Und wie leitest du mich? Du kannst doch gar nichts sehen!

Ich kann den Weg wie eine rote Linie in der Landschaft vor meinem geistigen Auge sehen. Ich habe ihn gespeichert, als ich ihn einmal geflogen bin. Jeder Lintu kann das. Wir können sogar von anderen Lintu Wege übernehmen.

Dann kannst du mir doch den Weg geben.

Großmutter lächelte. Wie konnte ich das jetzt wissen? Ich sah es nicht, hörte es nicht, wusste es aber trotzdem. Sehr interessant.

Ich kann dir den Weg zwar geben, doch nur, wenn du weißt, wie man ihn empfängt. Das musst du aber erst üben …

Hätte ich auch selbst drauf kommen können, dass sogar die besonderen Fähigkeiten Übung brauchten.

Du kannst als Erstes einmal damit anfangen, nicht zu jedem Satz, den ich zu dir sage, einen Kommentar abzugeben. Damit unterbrichst du mich jedes Mal.

Stimmt, das ist – ach, schon wieder! Entschuldige, Großmutter, es geht so automatisch.

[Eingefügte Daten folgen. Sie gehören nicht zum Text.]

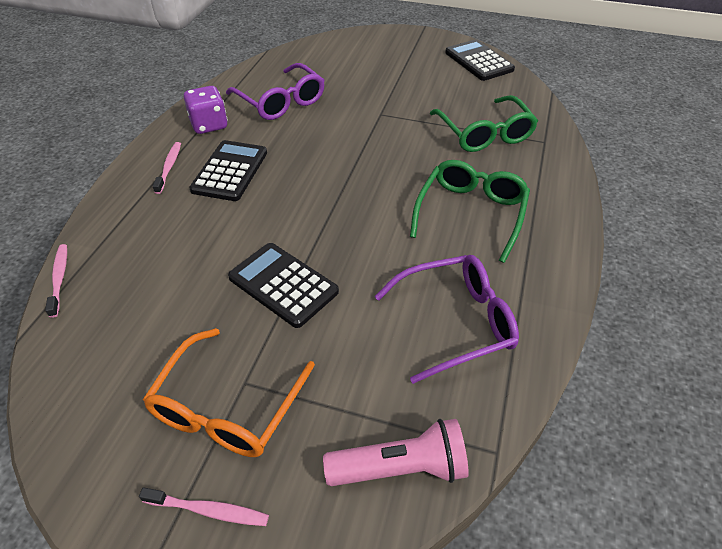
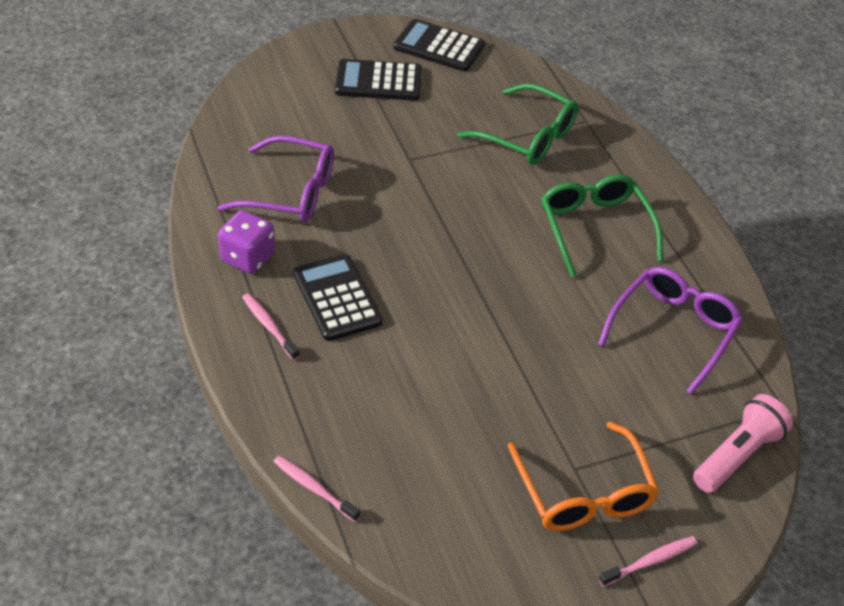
camera: 40 degrees left, 0 degrees up
black calculator [228,243,339,328] -> black calculator moved to [335,59,422,101]

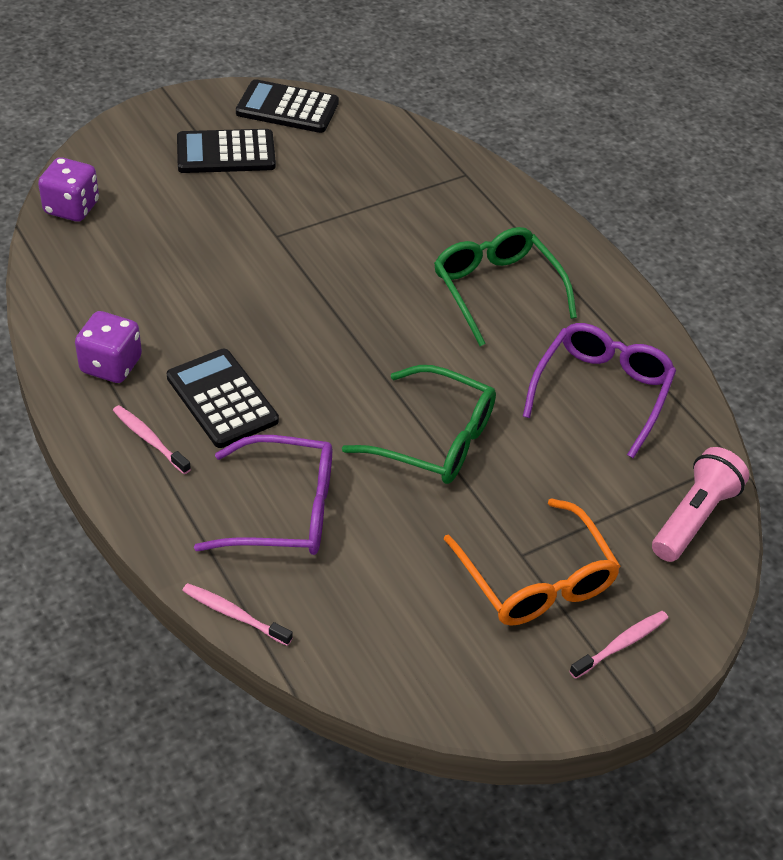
camera: 10 degrees left, 0 degrees up
purple glasses [218,135,334,222] -> purple glasses moved to [194,435,332,555]
green glasses [457,83,578,165] -> green glasses moved to [342,365,496,484]
none -> purple dice [38,157,99,222]

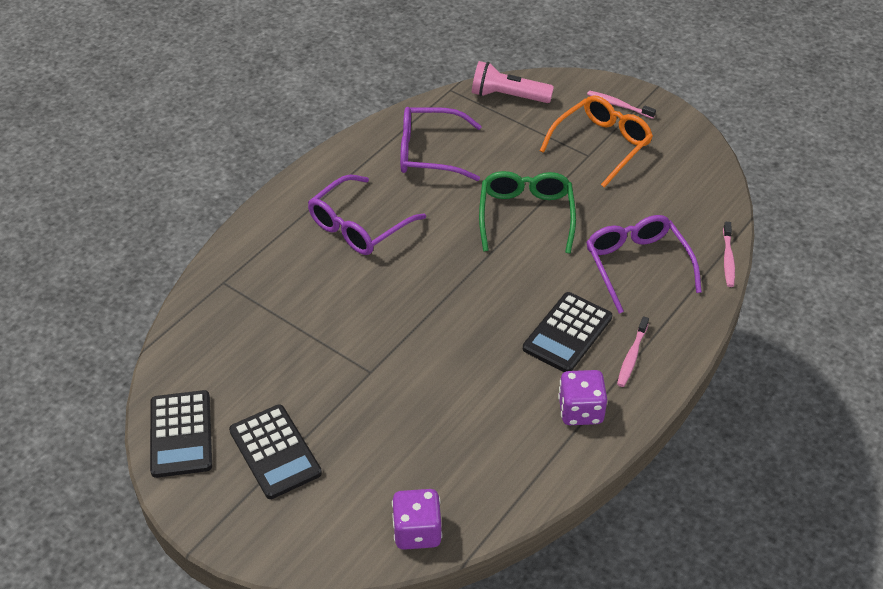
camera: 110 degrees left, 0 degrees up
green glasses [434,227,577,346] -> purple glasses [308,175,426,255]

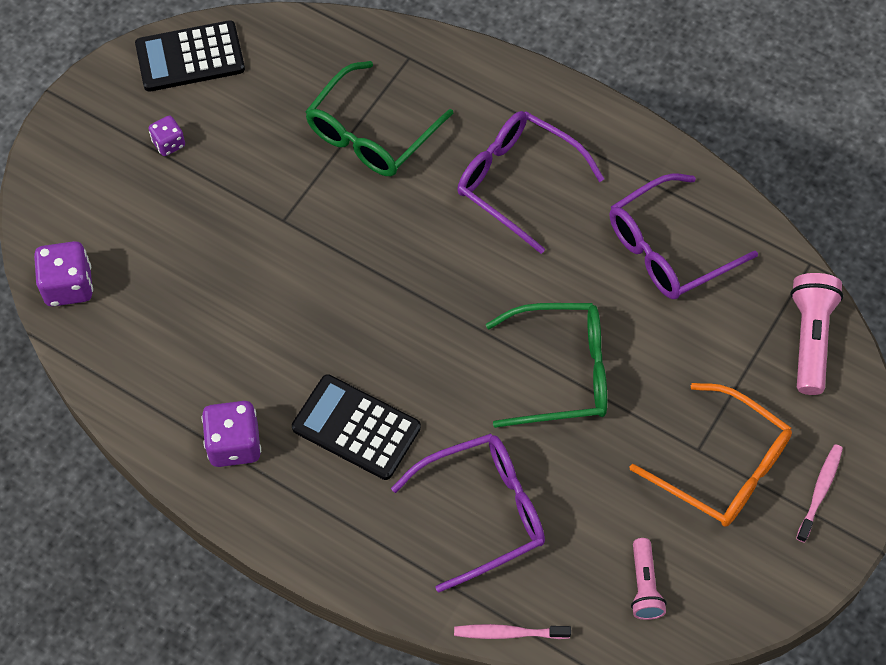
camera: 85 degrees right, 15 degrees up
black calculator [229,404,322,499] -> purple dice [148,116,185,156]
purple glasses [400,107,482,181] -> purple glasses turned 120 degrees counterclockwise [610,173,758,299]
pink toothbrush [617,316,649,387] -> none
none -> green glasses [305,61,453,176]
none -> pink flashlight [631,538,667,620]

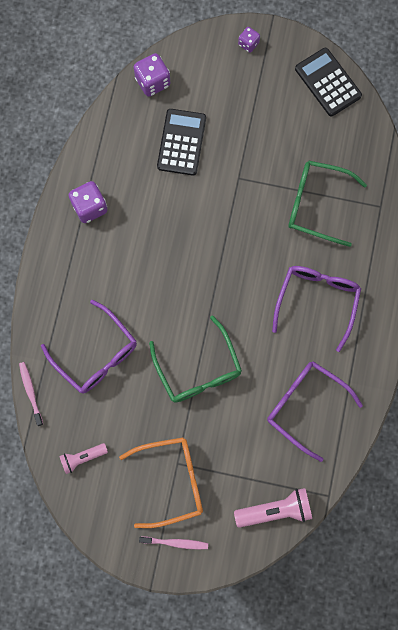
camera: 70 degrees right, 15 degrees up
purple dice [148,116,185,156] -> purple dice moved to [238,27,260,53]
black calculator [292,374,421,480] -> black calculator moved to [157,109,206,176]
orange glasses [630,383,792,527] -> orange glasses turned 120 degrees counterclockwise [119,437,203,528]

Ist schon gut, du fängst ja gerade erst an.

Trotz aller Vorsicht flog ich so schnell wie noch nie in meinem Leben. Ich hatte das Schnellfliegen immer trainiert, aber jetzt, zu zweit, waren wir um ein Vielfaches schneller. Obwohl sie so schwach war und obwohl sie mich brauchte, um in den Schwebezustand zu gelangen, schien Großmutter meine Energie zu verstärken. Es war faszinierend. Ich war gespannt, wie lange ich das so durchhalten könnte.

Theoretisch, bis wir da sind. Wenn sich zwei Lintu zusammentun, sind sie fast unschlagbar. Wahrscheinlich schaffen wir die Strecke, bis es hell wird.

Fliegen wir nach Spanien?

Ja.

Wohin dort?

In die Pyrenäen.

Was ist das für ein Ort, Valle del Pájaro?

Das Vogeltal. Wir wurden damals von den Spaniern ‚los pájaros‘ genannt – die Vögel. Das Tal liegt hoch oben in den Pyrenäen, dort kommt niemand hin, der nicht fliegen kann. – Es ist unser Friedhof.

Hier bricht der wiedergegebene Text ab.